The Cradle Stakes is an American flat Thoroughbred horse race for two-year-olds held at Belterra Park (formerly River Downs) in Cincinnati, Ohio. Open to two-year-olds, it is run over a distance of 1 1/16 miles on the turf.

It was originally created as a dirt race for juveniles in 1977. Miller Genuine Draft sponsored the race from the beginning and, until 2009, it was the longest continuously sponsored Thoroughbred race in the United States. During the 1980s, the Cradle Stakes grew to become the richest race for 2-year-olds in Ohio. One notable winner in that decade was Spend a Buck, who won the 1984 Cradle before going on to win the Kentucky Derby and Horse of the Year honors in 1985.

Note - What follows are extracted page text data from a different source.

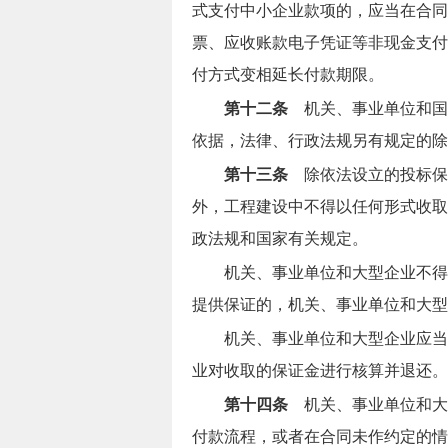
式支付中小企业款项的，应当在合同
票、应收账款电子凭证等非现金支付
付方式变相延长付款期限。
第十二条
机关、事业单位和国
依据，法律、行政法规另有规定的除
第十三条
除依法设立的投标保
外，工程建设中不得以任何形式收取
政法规和国家有关规定。
机关、事业单位和大型企业不得
提供保证的，机关、事业单位和大型
机关、事业单位和大型企业应当
业对收取的保证金进行核算并退还。
第十四条
机关、事业单位和大
付款流程，或者在合同未作约定的情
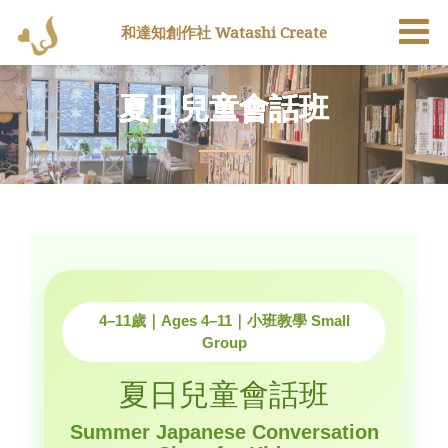
和達知創作社 Watashi Create
夏日兒童會話班
4–11歲｜Ages 4–11｜小班教學 Small
Group
夏日兒童會話班
Summer Japanese Conversation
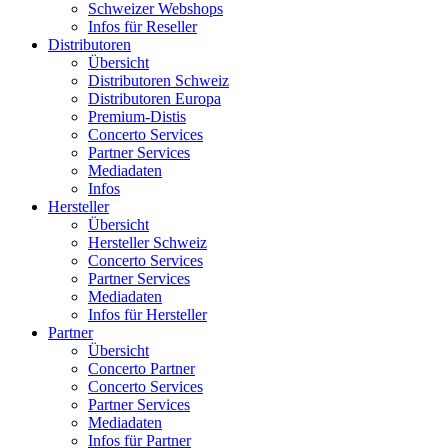
Schweizer Webshops
Infos für Reseller
Distributoren
Übersicht
Distributoren Schweiz
Distributoren Europa
Premium-Distis
Concerto Services
Partner Services
Mediadaten
Infos
Hersteller
Übersicht
Hersteller Schweiz
Concerto Services
Partner Services
Mediadaten
Infos für Hersteller
Partner
Übersicht
Concerto Partner
Concerto Services
Partner Services
Mediadaten
Infos für Partner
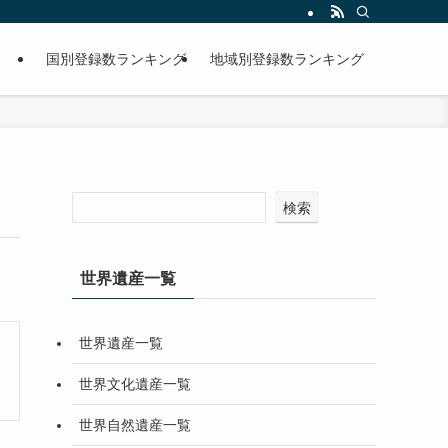
国別登録数ランキング
地域別登録数ランキング
検索
世界遺産一覧
世界遺産一覧
世界文化遺産一覧
世界自然遺産一覧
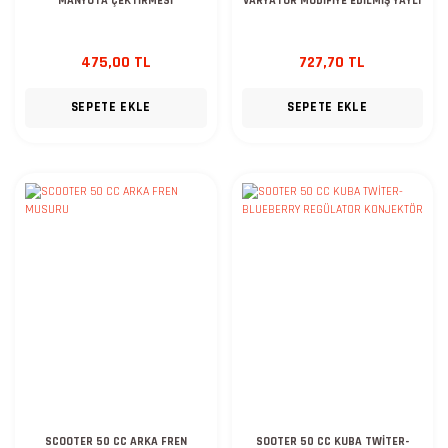
MANYOTA ÇEKTİRMESİ
VARYATOR MODİFİYE EDİLMİŞ YAYLI
475,00 TL
727,70 TL
SEPETE EKLE
SEPETE EKLE
SCOOTER 50 CC ARKA FREN
SOOTER 50 CC KUBA TWİTER-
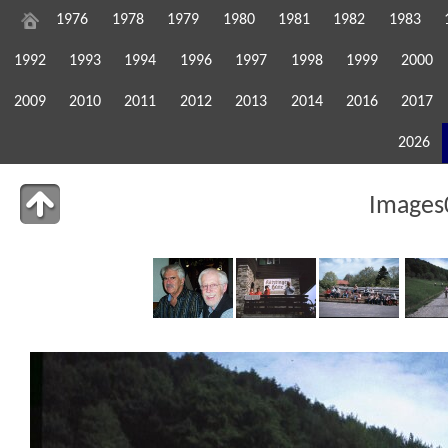
1976
1978
1979
1980
1981
1982
1983
1992
1993
1994
1996
1997
1998
1999
2000
2009
2010
2011
2012
2013
2014
2016
2017
2026
Images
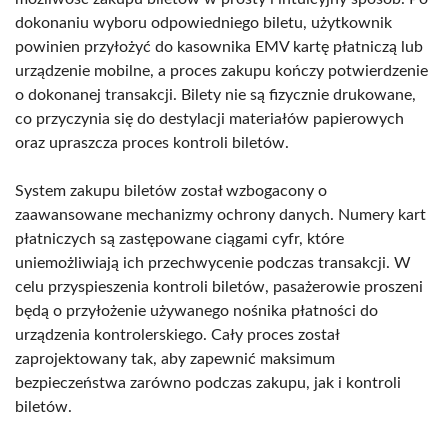
dokonaniu wyboru odpowiedniego biletu, użytkownik
powinien przyłożyć do kasownika EMV kartę płatniczą lub
urządzenie mobilne, a proces zakupu kończy potwierdzenie
o dokonanej transakcji. Bilety nie są fizycznie drukowane,
co przyczynia się do destylacji materiałów papierowych
oraz upraszcza proces kontroli biletów.
System zakupu biletów został wzbogacony o
zaawansowane mechanizmy ochrony danych. Numery kart
płatniczych są zastępowane ciągami cyfr, które
uniemożliwiają ich przechwycenie podczas transakcji. W
celu przyspieszenia kontroli biletów, pasażerowie proszeni
będą o przyłożenie używanego nośnika płatności do
urządzenia kontrolerskiego. Cały proces został
zaprojektowany tak, aby zapewnić maksimum
bezpieczeństwa zarówno podczas zakupu, jak i kontroli
biletów.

The Cradle Stakes was moved to the turf in 2007 to serve as a prep for the new Breeders' Cup Juvenile Turf race. River Downs management put the Cradle, and its filly counterpart the Bassinet, on hiatus after 2010 as part of a new contract with horsemen in an effort to maintain daily purses. In July 2022, Belterra management announced that both races would return in September of that year. Both races were cancelled again in August 2022.

== Winners ==

| Year | Winner | Jockey | Trainer | Time | Grade |
|---|---|---|---|---|---|
| 2010 | Tanzana | Leandro Goncalves | Garry Simms | 1:44.60 |  |
| 2009‡ | Gleam of Hope | Corey Lanerie | Anthony Reinstedler | 1:46.80 |  |
| 2008 | Night Action | Victor Lebron | Michael Maker | 1:42.40 |  |
| 2007 | Old Man Buck | Perry Ouzts | Kenneth McPeek | 1:42.40 |  |
| 2006 | Passport | Corey Lanerie | Frank Brothers | 1:46.00 |  |
| 2005 | Laity | Corey Lanerie | Frank Brothers | 1:43.60 |  |
| 2004 | Bellamy Road | Abel Castellano Jr. | Michael Dickinson | 1:45.00 | III |
| 2003 | Tiger Hunt | Larry Melancon | W. Elliott Walden | 1:49.00 |  |
| 2002 | Lone Star Sky | Mark Guidry | Thomas Amoss | 1:46.80 |  |
| 2001 | Harlan's Holiday | Anthony D'Amico | Kenneth McPeek | 1:46.40 |  |
| 2000 | Mongoose | Robby Albarado | William Mott | 1:46.00 |  |
| 1999 | Deputy Warlock | Fabio Arguello Jr. | Kenneth McPeek | 1:47.40 |  |
| 1998 | Mountain Range | Pat Day | D. Wayne Lukas | 1:45.80 |  |
| 1997 | Cowboy Dan | Dean Kutz | Danny Hutt | 1:47.40 |  |
| 1996 | Haint | Shane Sellers | Frank Brothers | 1:46.20 |  |
| 1995 | Devil's Honor | Anthony Black | Cynthia Reese | 1:45.00 |  |
| 1994 | Peaks and Valleys | Pat Day | James Day | 1:46.60 |  |
| 1993 | Moving Van | Patricia Cooksey | Michael Downing | 1:48.60 |  |
| 1992 | Crosswood | James Bruin | Maurice Cobb | 1:47.00 | III |
| 1991 | Wolf Brigade | Sebastian Madrid | James Morgan | 1:45.50 | III |
| 1990 | Wall Street Dancer | Sebastian Madrid | Jesus Suarez |  |  |
| 1989 | Table Limit | Herb McCauley | D. Wayne Lukas |  |  |
| 1988 | Bravoure | Michael McDowell | John E. Churchman Jr. |  |  |
| 1987 | Cannon Dancer | Mike Manganello | Peter W. Salmen Jr. |  |  |
| 1986 | Coaxing Chad | Steve Neff | Ronnie G. Warren |  |  |
| 1985 | Go For It Matt | Chris Antley | Ronnie G. Warren |  |  |
| 1984 | Spend a Buck | Charles Hussey | Cam Gambolati |  |  |
| 1983 | Coax Me Chad | Julio Espinoza | William E. Adams |  |  |
| 1982 | Spare Card | Glynn Louviere | Richard P. Hazelton |  |  |
| 1981 | Ashley's Miss | Eugene J. Sipus Jr. | James B. McKathan Jr. |  |  |
| 1980 | Gallant Lt. | Clifton Schwing | Fred Watkins |  |  |
| 1979 | Ray's Word | Antonio Costa | Sherman Ingram |  |  |
| 1978 | Noon Shadow | J. Harrison | Jacqueline Branham |  |  |
| 1977 | Bolero's Orphan | Nick Shuk | James H. Iselin |  |  |

- ‡ In 2009, the race was run off the turf.